Eine Blockade mutiger Wahlmänner ist bei der Abstimmung am Montag unwahrscheinlich, dies weist auf die mangelnde Krisenfestigkeit der Checks and Balances hin. Können die USA einem Autokraten wirklich standhalten?

Von Eva Marlene Hausteiner

Am 20. Januar wird Donald Trump der 45. amerikanische Präsident. Die Hoffnungen auf Rettung - Neuauszählung, Strafprozesse, ein Aufstand der Anständigen unter den Republikanern - haben sich nicht erfüllt. Dennoch, so behaupten kühle Köpfe diesseits des Atlantiks, werden die USA nicht untergehen. Häufig führen diese Beobachter das Prinzip der Checks and Balances ins Feld: ein ausgeklügeltes System nicht nur der Teilung der politischen Gewalten, wie sie Montesquieu erdacht hat, sondern ihrer Verschränkung und gegenseitigen Kontrolle.
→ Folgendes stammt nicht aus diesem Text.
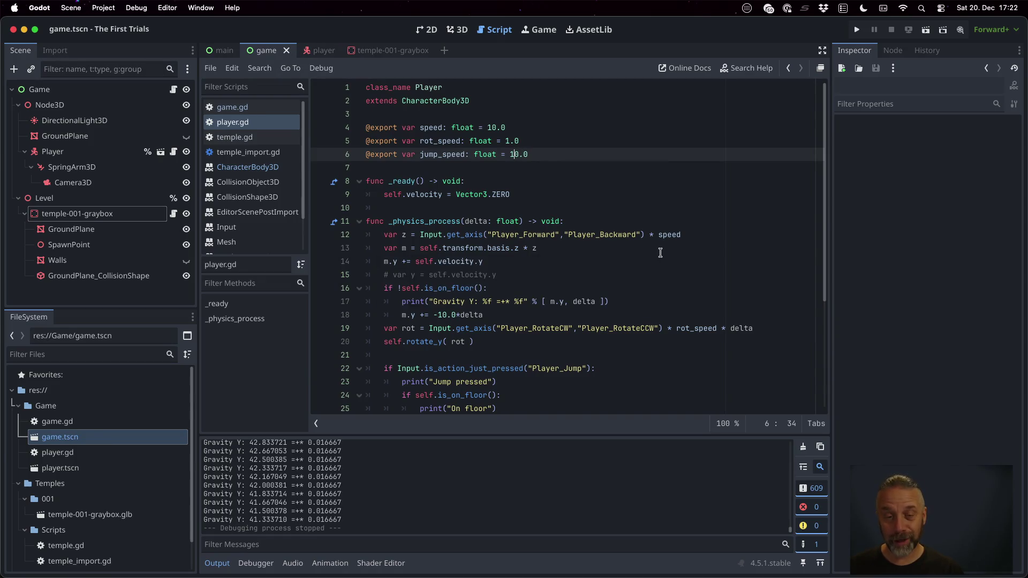
pyautogui.click(858, 30)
Kein Verfassungsorgan kann die übrigen nach seinem Willen dirigieren. Im Gegenteil: Der Präsident ist ohne die Legislative gelähmt und ihr - erinnert sei an das Amtsenthebungsverfahren gegen Bill Clinton - letztlich mit Amt und Würden ausgeliefert. Über allem thront zudem der seinerseits von Präsident und Senat abgesegnete Supreme Court als Hüter der Verfassung. Überdies soll zusätzlich zur horizontalen Machtkontrolle auch die vertikale Machtteilung zwischen Bundes- und Länderebene verhindern, dass alle Gewalt in eine Hand fällt. Welches System wäre also immuner gegen einen Angriff eines Möchtegern- Autokraten als die USA, ausgestattet mit der ältesten, bewährtesten, kongenialsten Verfassung der Welt? Werden wir demnächst einen Triumph konstitutioneller Beständigkeit erleben - den Beweis, dass eine gut verfasste Republik durchaus, frei nach Kant, von Teufeln bevölkert, ja, von ihnen regiert werden kann?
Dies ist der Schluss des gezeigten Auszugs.